Il semble plus probable qu’après la mort de l’otage français, dans des conditions qui restent encore à déterminer, Paris ait préféré dissimuler le double échec (opérationnel et du renseignement) du raid aventureux en se cachant derrière le paravent mauritanien pour en atténuer les fâcheuses conséquences sur l’opinion française. Ce n’est d’ailleurs pas la première fois que la France essuie un échec aussi cuisant en Mauritanie. En 2008, les forces spéciales françaises avaient investi en vain en plein centre de Nouakchott un bâtiment où elles pensaient mettre la main sur les auteurs de l’assassinat, en décembre 2007, de deux touristes français. En 2009, Paris avait dû recourir à une diplomatie musclée auprès du Mali pour obtenir, au grand dam de l’Algérie et de la Mauritanie, la libération d’un autre otage français Pierre Camatte – membre lui aussi d’une ONG humanitaire – contre celle de quatre terroristes d’AQMI.
Depuis, l’Union africaine (UA) a décidé de « criminaliser » tout paiement de rançon aux groupes terroristes contre la libération de leurs otages. Elle envisage de faire inscrire ce point à l’ordre du jour de la prochaine Assemblée générale des Nations unies en vue d’en faire une loi s’imposant à la communauté internationale dans son ensemble.

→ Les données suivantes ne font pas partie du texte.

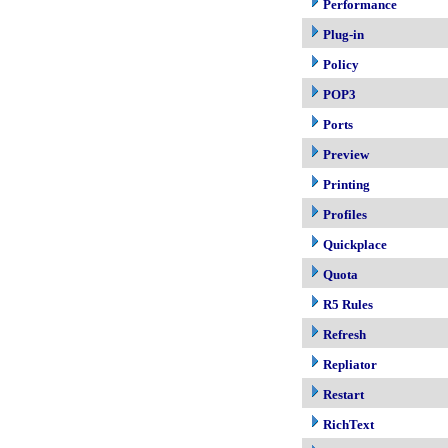
Performance
Plug-in
Policy
POP3
Ports
Preview
Printing
Profiles
Quickplace
Quota
R5 Rules
Refresh
Repliator
Restart
RichText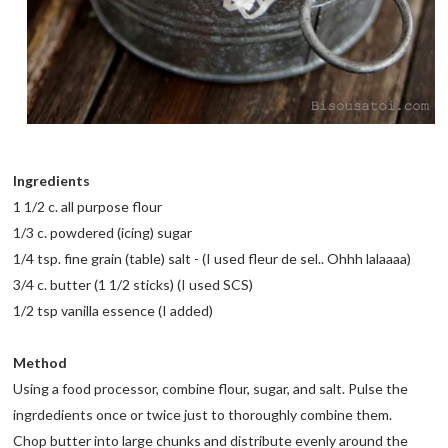
Ingredients
1 1/2 c. all purpose flour
1/3 c. powdered (icing) sugar
1/4 tsp. fine grain (table) salt - (I used fleur de sel.. Ohhh lalaaaa)
3/4 c. butter (1 1/2 sticks) (I used SCS)
1/2 tsp vanilla essence (I added)
Method
Using a food processor, combine flour, sugar, and salt. Pulse the
ingrdedients once or twice just to thoroughly combine them.
Chop butter into large chunks and distribute evenly around the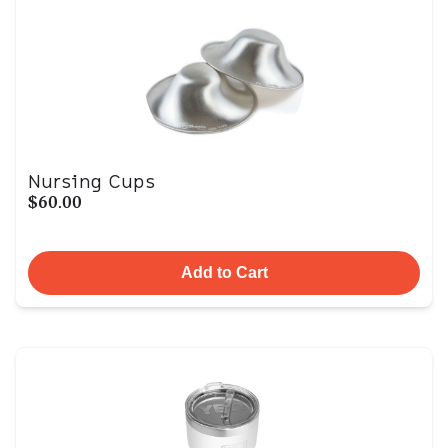
Nursing Cups
$60.00
Add to Cart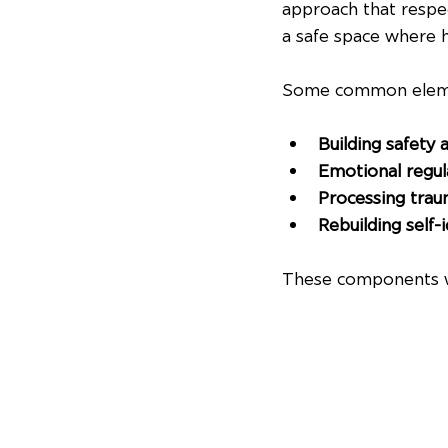
approach that respec
a safe space where h
Some common elemen
Building safety 
Emotional regula
Processing tra
Rebuilding self-
These components wo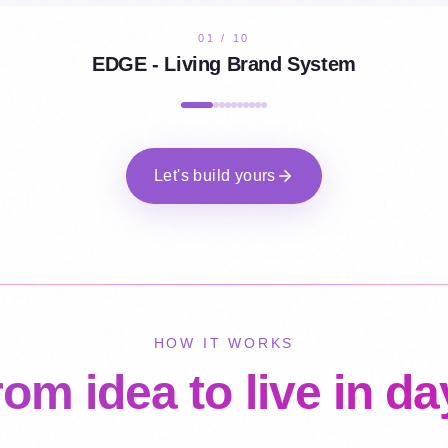
02
/
10
Aureando - Creative Portfolio
Let's build yours
HOW IT WORKS
om idea to live in d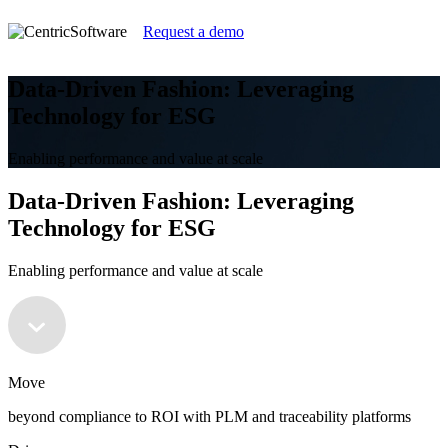
Request a demo
Data-Driven Fashion: Leveraging
Technology for ESG
Enabling performance and value at scale
Data-Driven Fashion: Leveraging
Technology for ESG
Enabling performance and value at scale
Move
beyond compliance to ROI with PLM and traceability platforms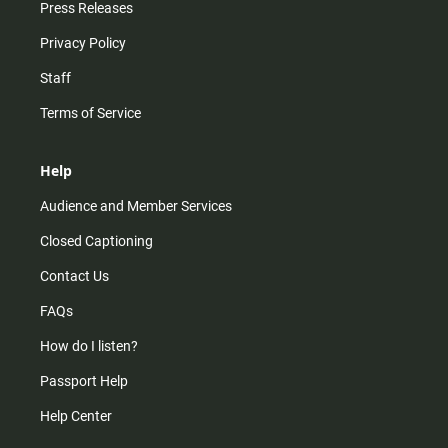
Press Releases
Privacy Policy
Staff
Terms of Service
Help
Audience and Member Services
Closed Captioning
Contact Us
FAQs
How do I listen?
Passport Help
Help Center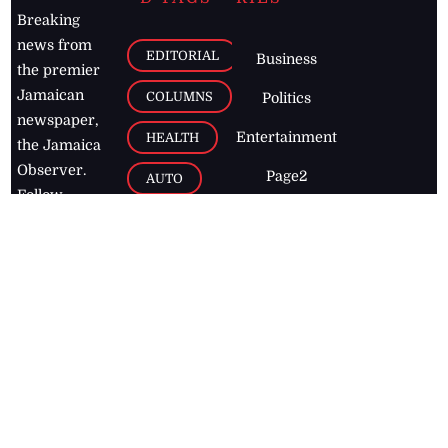
Breaking
news from
EDITORIAL
Business
the premier
Jamaican
COLUMNS
Politics
newspaper,
Entertainment
HEALTH
the Jamaica
Observer.
Page2
AUTO
Follow
BUSINESS
Jamaican
news online
LETTERS
for free and
stay informed
PAGE2
on what's
FOOTBALL
happening in
the
Caribbean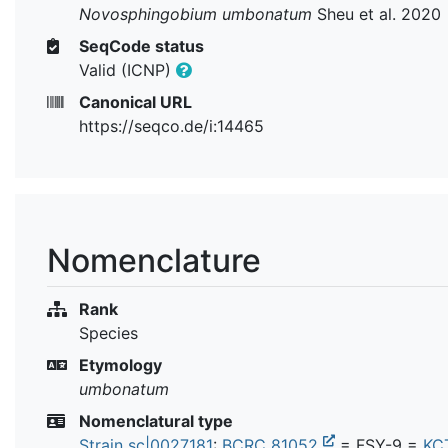
Novosphingobium umbonatum
Sheu et al. 2020
SeqCode status
Valid (ICNP)
Canonical URL
https://seqco.de/i:14465
Nomenclature
Rank
Species
Etymology
umbonatum
Nomenclatural type
Strain sc|0027181
:
BCRC 81052
= FSY-9 =
KC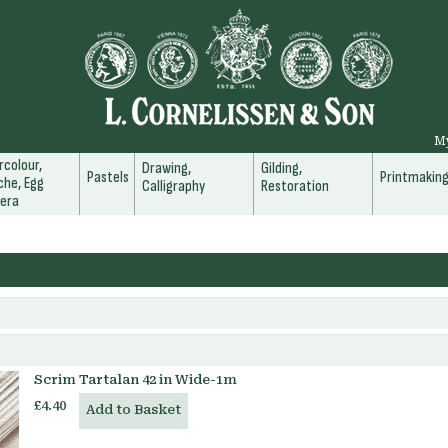
M
colour,
Drawing,
Gilding,
Pastels
Printmakin
he, Egg
Calligraphy
Restoration
era
Scrim Tartalan 42 in Wide-1m
£4.40
Add to Basket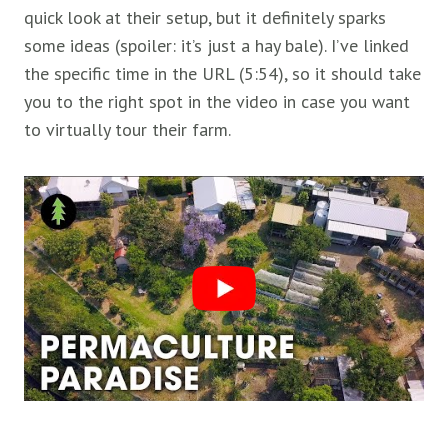
quick look at their setup, but it definitely sparks
some ideas (spoiler: it’s just a hay bale). I’ve linked
the specific time in the URL (5:54), so it should take
you to the right spot in the video in case you want
to virtually tour their farm.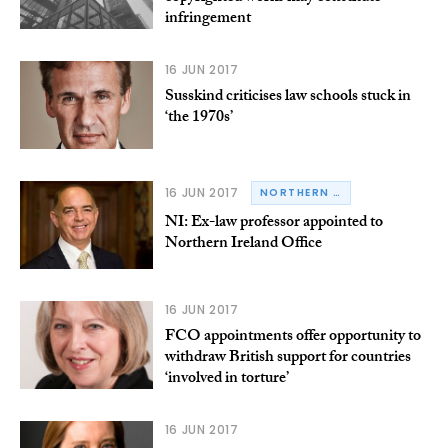
infringement
16 JUN 2017
Susskind criticises law schools stuck in
‘the 1970s’
16 JUN 2017
NORTHERN IRELAND
NI: Ex-law professor appointed to
Northern Ireland Office
16 JUN 2017
FCO appointments offer opportunity to
withdraw British support for countries
‘involved in torture’
16 JUN 2017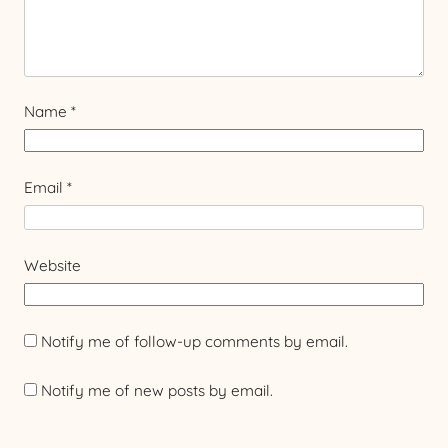
Name
*
Email
*
Website
Notify me of follow-up comments by email.
Notify me of new posts by email.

Maladresse ou impatience, l’opération française aura démontré l’empressement de l’Élysée à vouloir, sous prétexte de guerre contre antiterroriste, reprendre pied au Sahara pour son propre compte ou le compte d’autrui, en l’occurrence les États-Unis dont les efforts d’implanter au Sahel une base militaire et l’Africom (le commandement des forces américaines en Afrique) se sont heurtés jusque-là au refus obstiné des pays de la région. Ces derniers, avec pour chef de file l’Algérie, estiment que la sécurité au Sahel – devenu une zone repli et de rapines pour les groupes terroristes pourchassés dans leur propre pays – doit incomber au premier chef aux pays concernés et à l’UA. Les puissances étrangères au continent sont appelées à apporter leur soutien aux mécanismes de coopération adoptés au niveau régional.
L’expérience algélrienne
En s’engageant seul, Paris n’a fait que compliquer une lutte déjà suffisamment complexe, qui requiert une connaissance fine du terrain et des hommes que les militaires français, même aidés par les Mauritaniens, sont loin d’avoir. Forte d’une longue expérience dans la traque du terrorisme depuis le début des années 1990, Alger a marqué bien des points dans cette lutte sans merci. Dans un récent rapport, Washington a reconnu qu’AQMI ne représente plus une grande menace pour l’Algérie au nord. « Les succès de la lutte antiterroriste des services de sécurité algériens, combinés au refus du terrorisme exprimé par les populations, semblent avoir réduit l’efficacité d’Al-Qaïda au Maghreb », lit-on dans ce document du Département d’État. Plus de 1 300 terroristes ont été tués depuis 2006 et des centaines d’autres se sont rendues aux autorités. La même détermination d’éradiquer les groupes terroristes cantonnés dans les massifs du centre du pays (Kabylie) ou réfugiés au-delà des frontières sahariennes, a été récemment exprimée par le chef d’état-major algérien, le général d’armée Salah Gaïd. Il s’agit, a-t-il dit, en présence du chef de l’État Abdelaziz Bouteflika, de « parachever la mission assignée » par le pouvoir à l’armée nationale.